Saved entries:
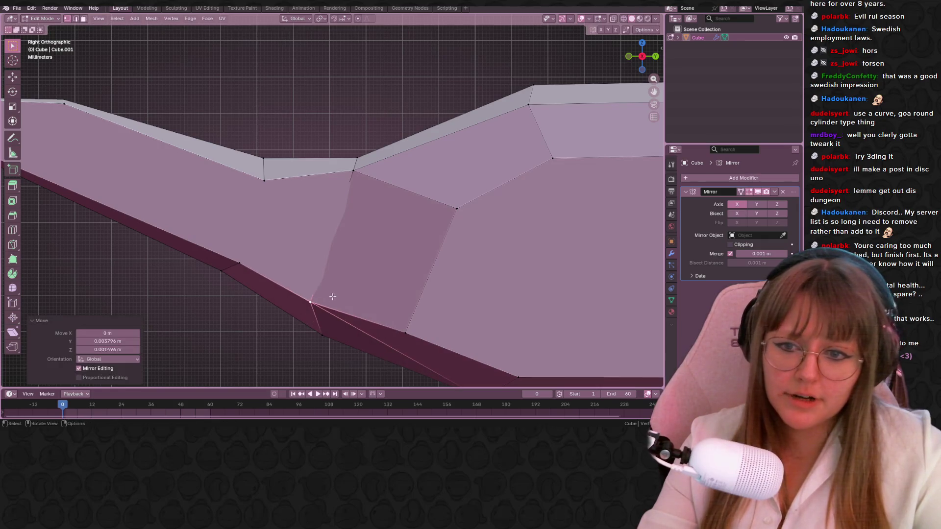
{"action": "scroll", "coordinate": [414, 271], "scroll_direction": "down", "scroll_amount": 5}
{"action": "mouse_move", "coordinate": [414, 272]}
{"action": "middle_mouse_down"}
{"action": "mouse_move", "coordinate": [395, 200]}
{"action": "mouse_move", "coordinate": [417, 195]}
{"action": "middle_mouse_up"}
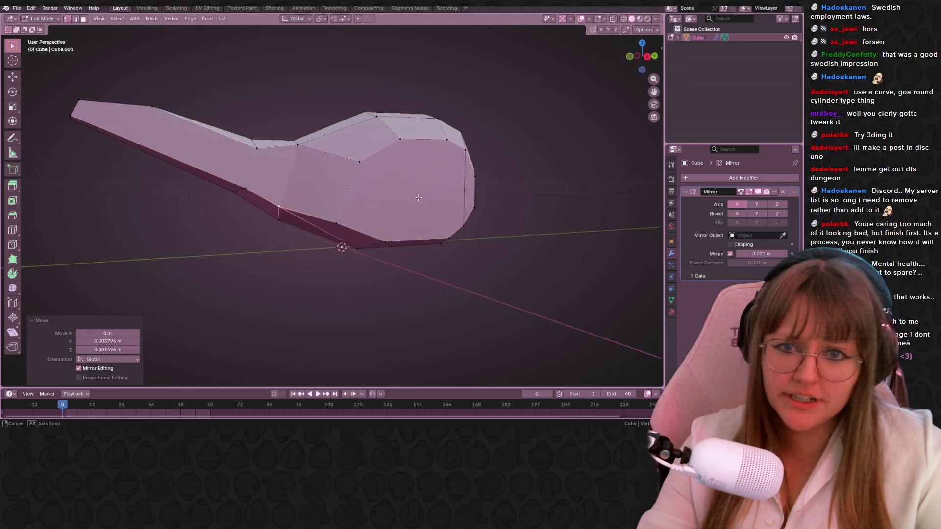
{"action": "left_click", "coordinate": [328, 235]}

• **PROMPT**: Show all lines above containing "coordinate".

• **EXERCISE ANSWER**:
{"action": "scroll", "coordinate": [414, 271], "scroll_direction": "down", "scroll_amount": 5}
{"action": "mouse_move", "coordinate": [414, 272]}
{"action": "mouse_move", "coordinate": [395, 200]}
{"action": "mouse_move", "coordinate": [417, 195]}
{"action": "left_click", "coordinate": [328, 235]}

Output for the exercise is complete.